Oh. But even then, I still didn't mind the film. I didn't feel it was horribad, but then as you know, I'm fairly forgiving of things even when I am picking them to pieces.

Date: 2009-05-04 08:04 am (UTC)
From: [identity profile] tommmo.livejournal.com
Suddenly I'm thinking about Hulk, or Ironman.

Those are quite precisely the two films I had in mind when I made said post :)

I also had the same reaction to the "I'm not bad, so I'll horribly torture you to death instead of killing you quickly" thing.

Date: 2009-05-04 10:33 am (UTC)
From: [identity profile] almightybean.livejournal.com
That didn't bother me so much because those villains (Ironmonger and Abomination) are actual villains from the comics whereas THAT'S NOT DEADPOOL. The whole "a heroes powers turned against them" is a pretty common comic plot I think cause it basically shows it's the person that makes them a hero not the abilities so on so forth, blah blah :P

Off the top of my head, Venom also fits that story, and a whole mess of Hulk badguys.

Date: 2009-05-04 07:53 am (UTC)
alias_sqbr: the symbol pi on a pretty background (Default)
From: [personal profile] alias_sqbr
Heh.
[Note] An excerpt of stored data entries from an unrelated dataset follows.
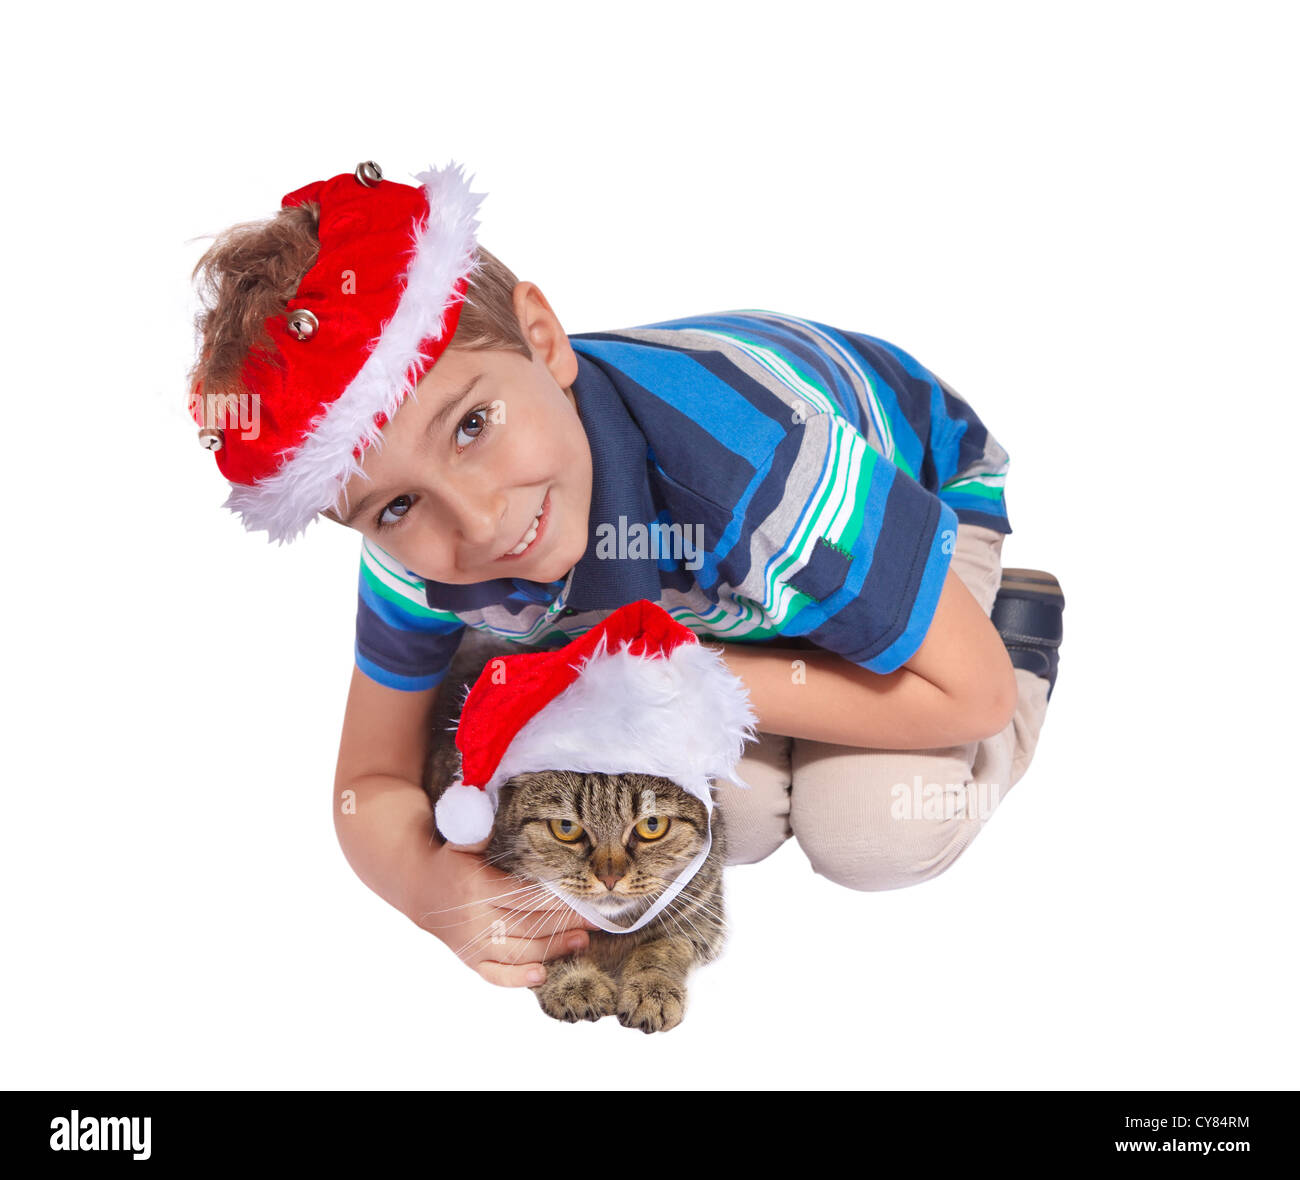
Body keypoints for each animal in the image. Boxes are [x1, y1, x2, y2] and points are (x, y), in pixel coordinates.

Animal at [426, 626, 733, 1034]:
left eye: (652, 825)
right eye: (566, 828)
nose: (610, 877)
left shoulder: (703, 916)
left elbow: (661, 948)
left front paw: (651, 990)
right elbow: (550, 945)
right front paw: (577, 982)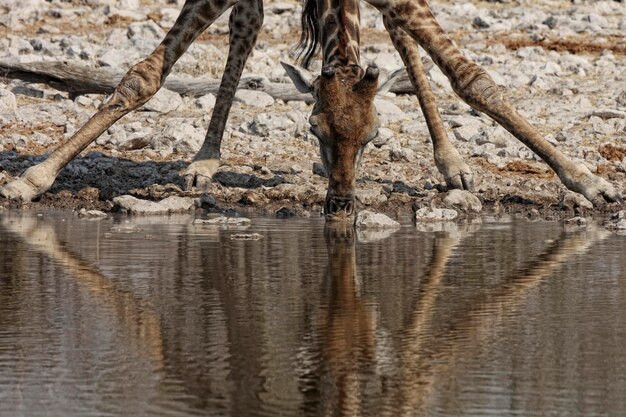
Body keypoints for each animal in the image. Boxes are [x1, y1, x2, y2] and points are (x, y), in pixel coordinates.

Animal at [0, 0, 620, 221]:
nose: (341, 205)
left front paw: (590, 182)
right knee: (245, 27)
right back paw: (204, 159)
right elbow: (143, 76)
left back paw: (452, 163)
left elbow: (471, 77)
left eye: (375, 137)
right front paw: (34, 178)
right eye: (311, 129)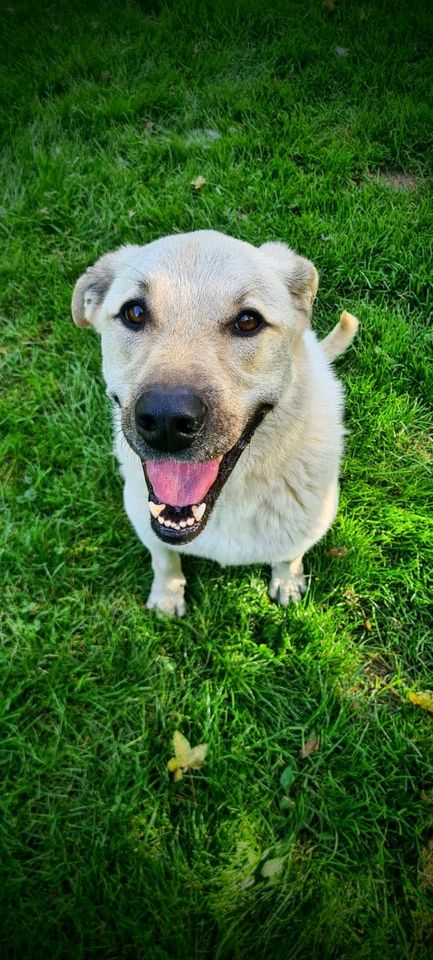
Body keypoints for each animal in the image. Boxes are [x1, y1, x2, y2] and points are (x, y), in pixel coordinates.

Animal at [71, 231, 358, 616]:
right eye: (134, 312)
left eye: (248, 321)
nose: (166, 421)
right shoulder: (146, 521)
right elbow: (164, 559)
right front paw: (167, 594)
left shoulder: (311, 522)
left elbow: (290, 555)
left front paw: (287, 581)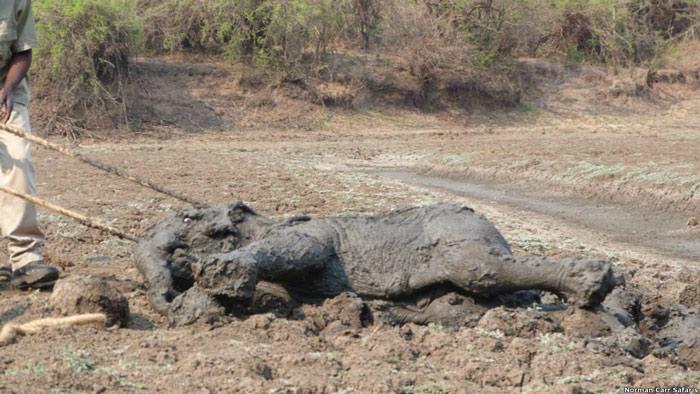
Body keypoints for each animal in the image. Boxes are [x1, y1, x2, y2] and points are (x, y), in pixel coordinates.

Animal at [134, 202, 616, 324]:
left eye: (192, 218)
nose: (167, 297)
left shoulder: (308, 238)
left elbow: (299, 252)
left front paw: (221, 277)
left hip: (463, 245)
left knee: (490, 270)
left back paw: (593, 283)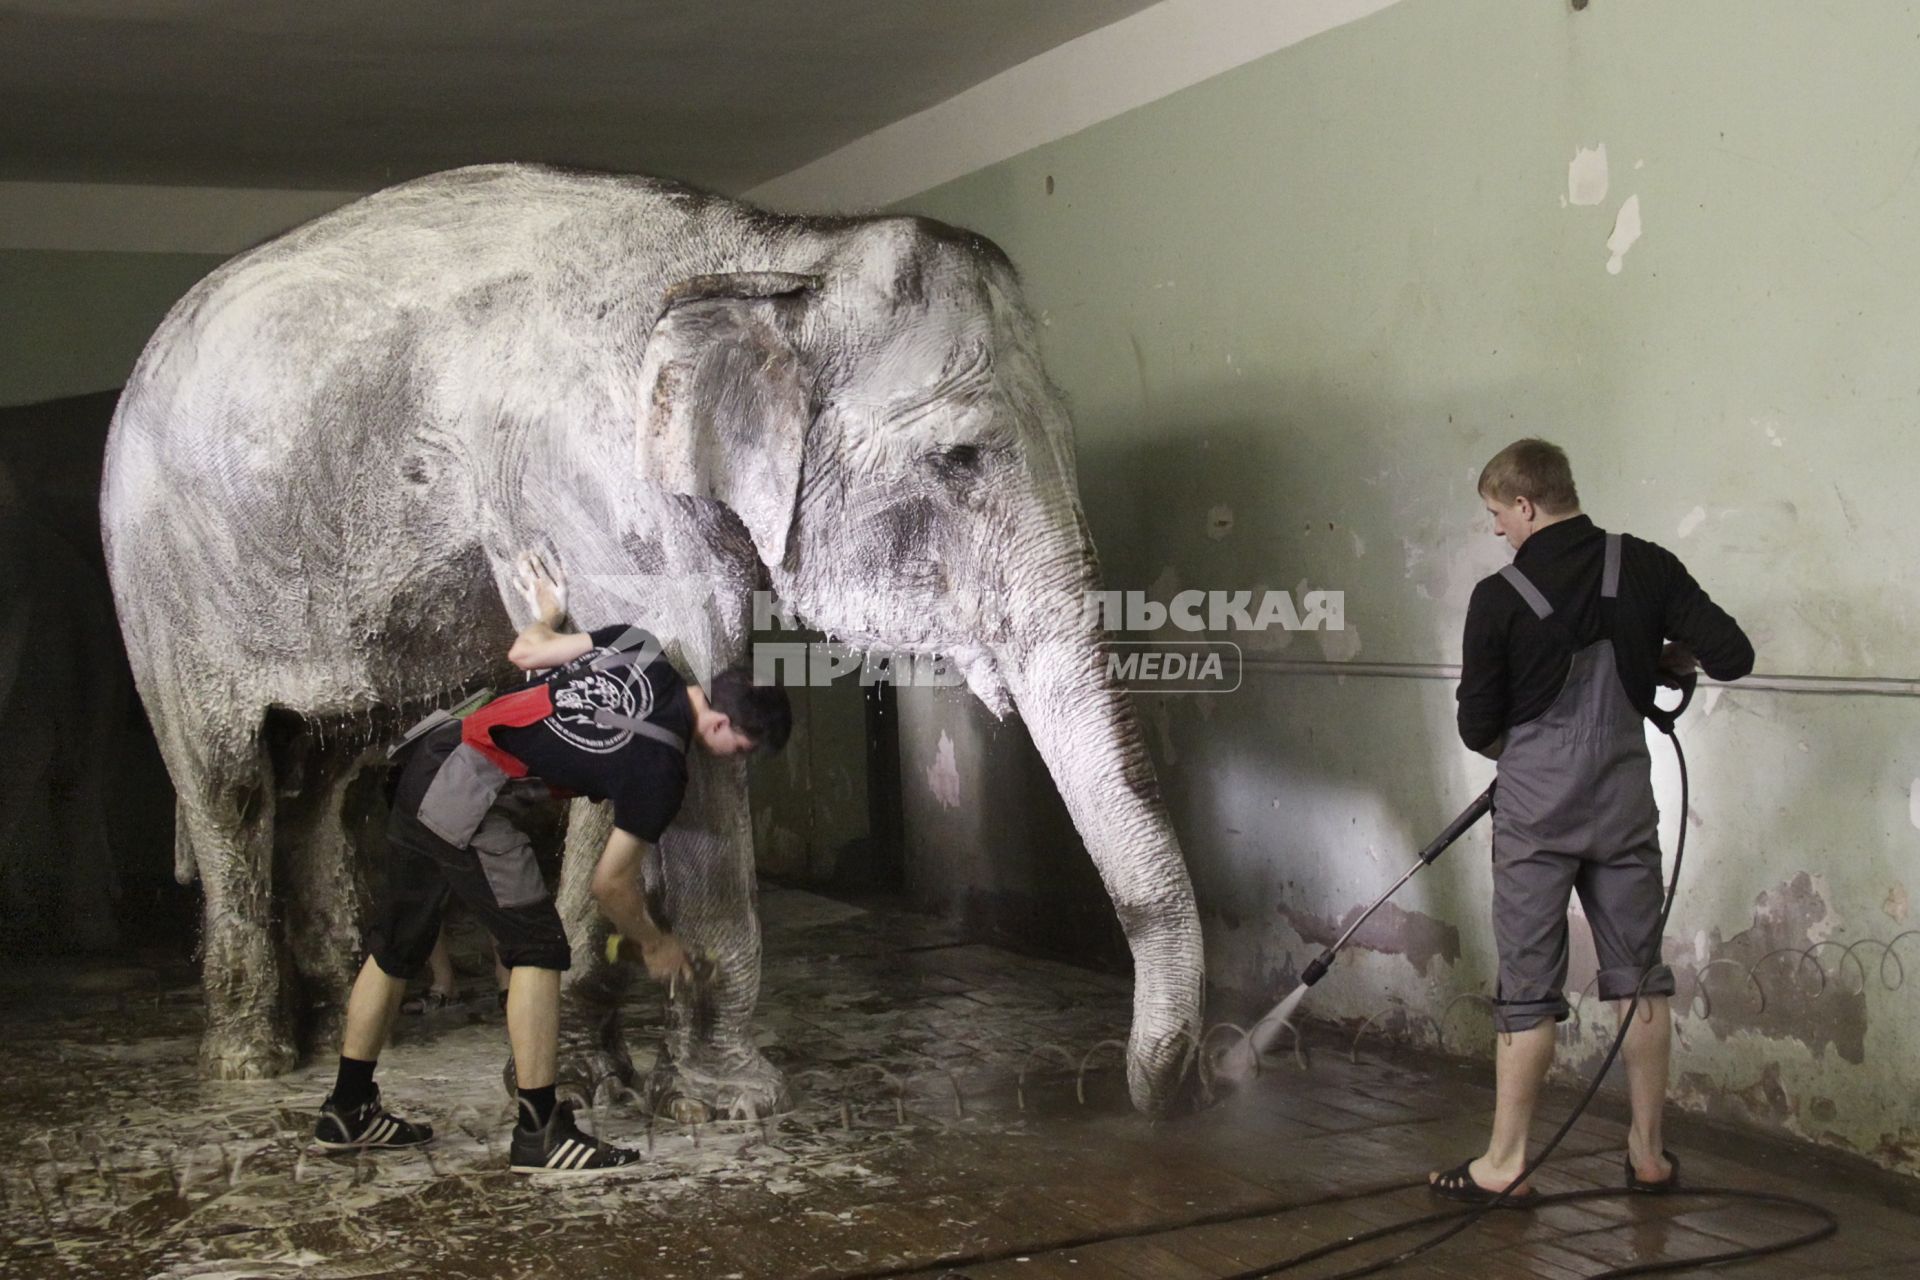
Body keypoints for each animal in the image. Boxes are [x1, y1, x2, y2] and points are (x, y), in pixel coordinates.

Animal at [101, 165, 1198, 1113]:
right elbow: (673, 678)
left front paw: (613, 1074)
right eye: (960, 457)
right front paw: (728, 1101)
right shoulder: (592, 476)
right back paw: (254, 1062)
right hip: (160, 583)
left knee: (320, 776)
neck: (766, 252)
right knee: (231, 781)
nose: (1154, 1095)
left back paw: (354, 1011)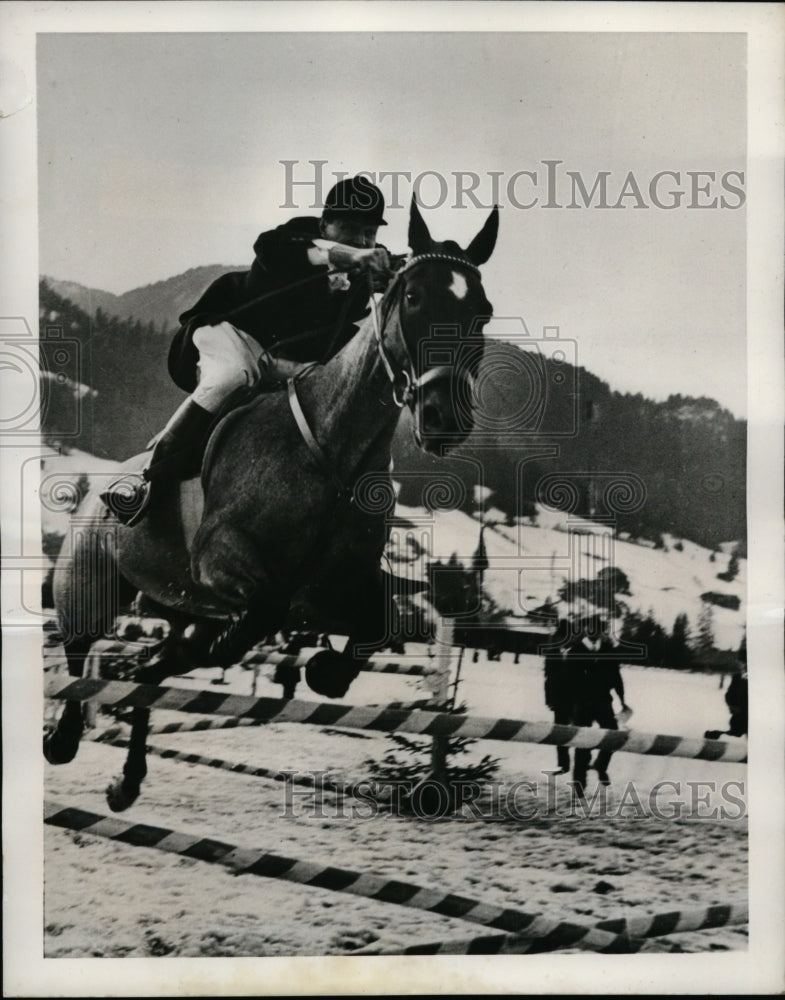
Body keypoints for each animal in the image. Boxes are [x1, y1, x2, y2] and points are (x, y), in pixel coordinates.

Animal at [44, 199, 496, 808]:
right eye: (414, 298)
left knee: (151, 673)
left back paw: (128, 776)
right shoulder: (222, 558)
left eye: (483, 312)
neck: (332, 453)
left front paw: (327, 670)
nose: (444, 419)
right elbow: (262, 613)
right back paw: (64, 737)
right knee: (79, 647)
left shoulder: (339, 584)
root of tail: (100, 485)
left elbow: (384, 621)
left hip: (177, 599)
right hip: (89, 578)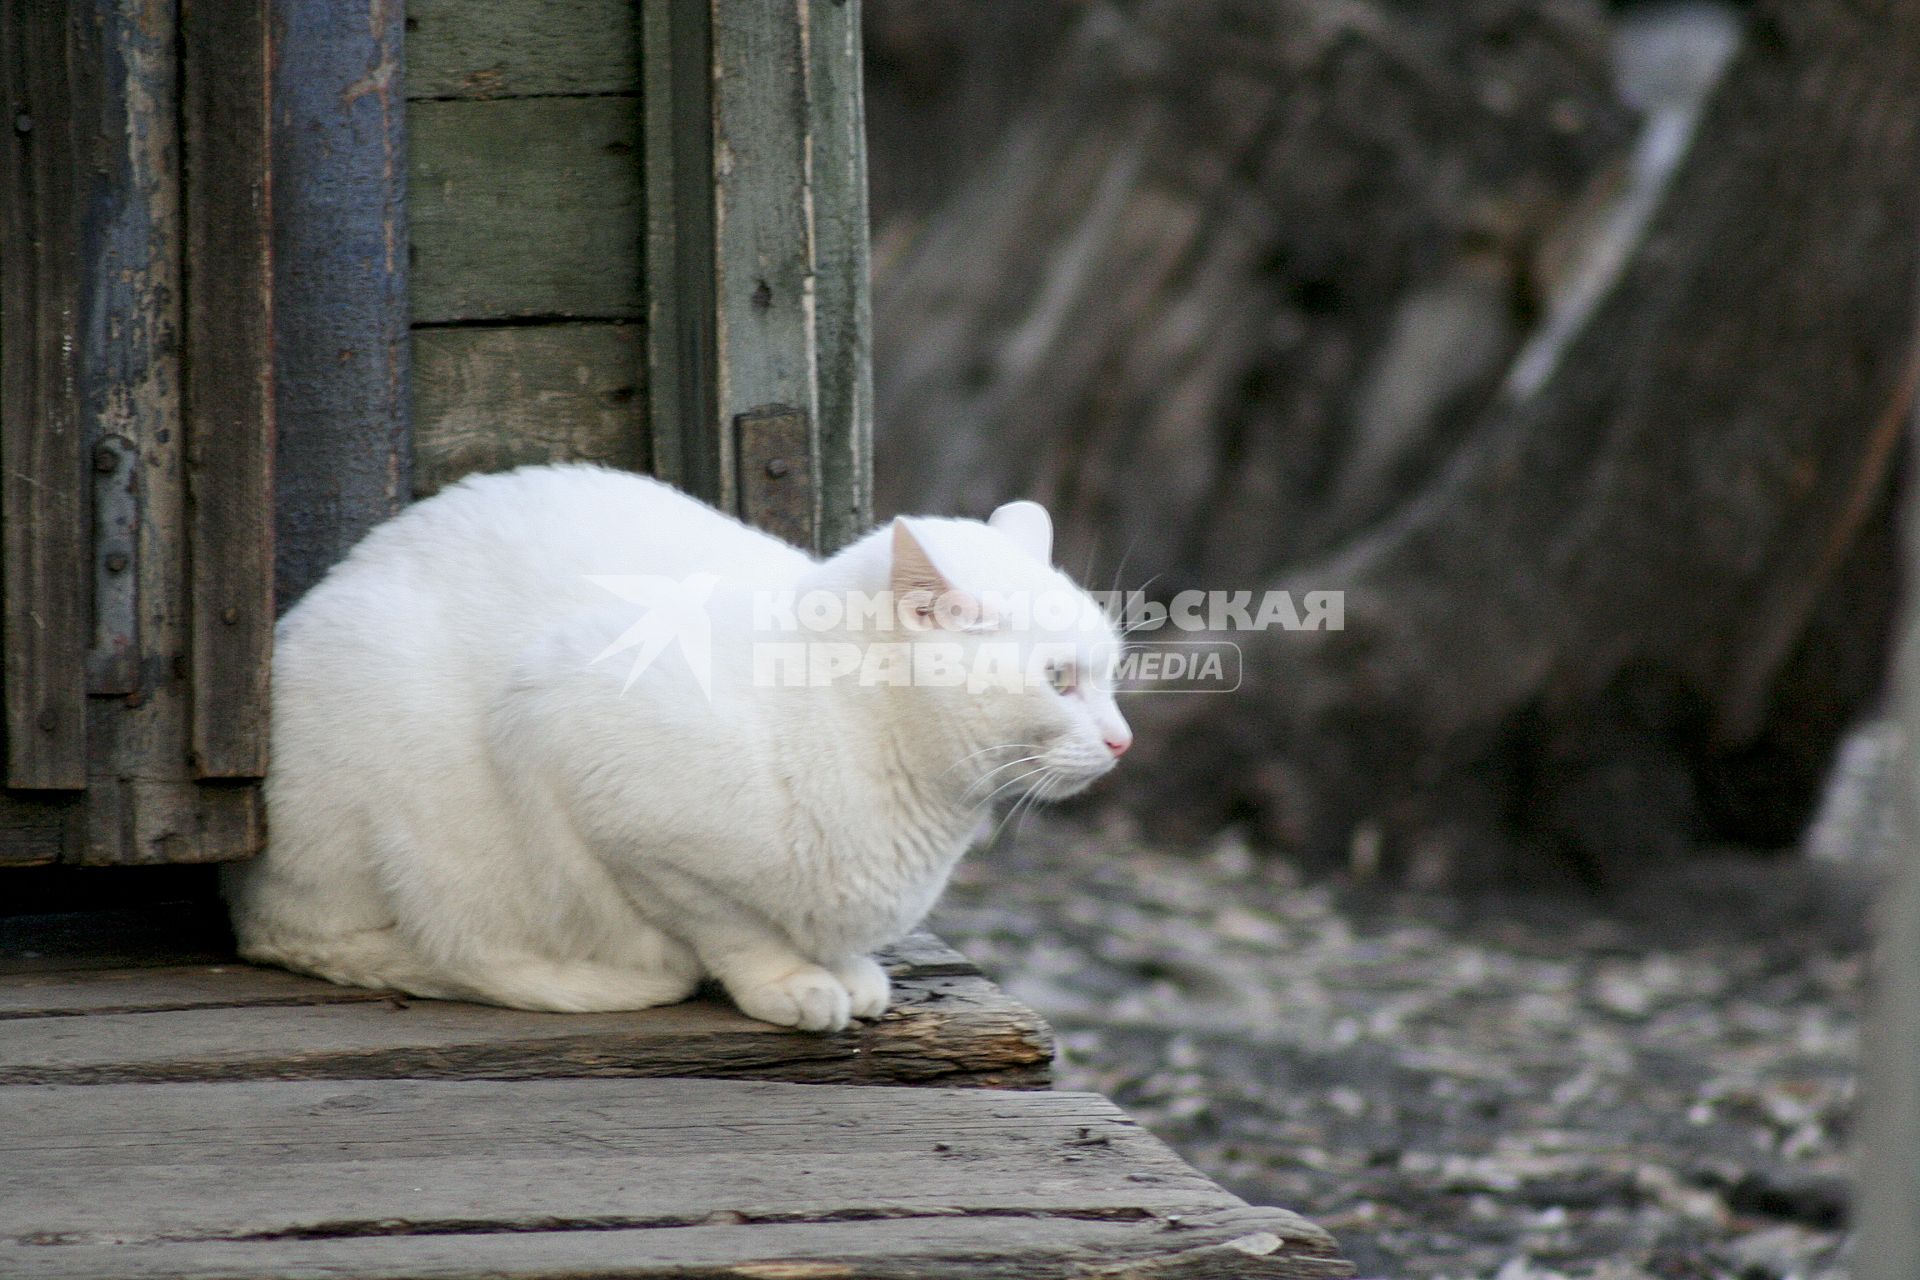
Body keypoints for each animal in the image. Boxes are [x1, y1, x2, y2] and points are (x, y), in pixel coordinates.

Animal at [222, 462, 1121, 1028]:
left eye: (1111, 670)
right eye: (1059, 680)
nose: (1122, 739)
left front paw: (846, 970)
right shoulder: (583, 756)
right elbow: (730, 927)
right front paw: (790, 983)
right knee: (312, 936)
You've inspired me to rant in my lj about what I ranted to cam about after the film.

Anyway, re your rant..yeah, the conclusion didn't have a lot of emotional punch.
And young Xavier looks way more wrong than old Xavier would. Afaict Cyclops should have been like 6 at the time of the film so it's not like they were making a huge effort on age continuity anyway.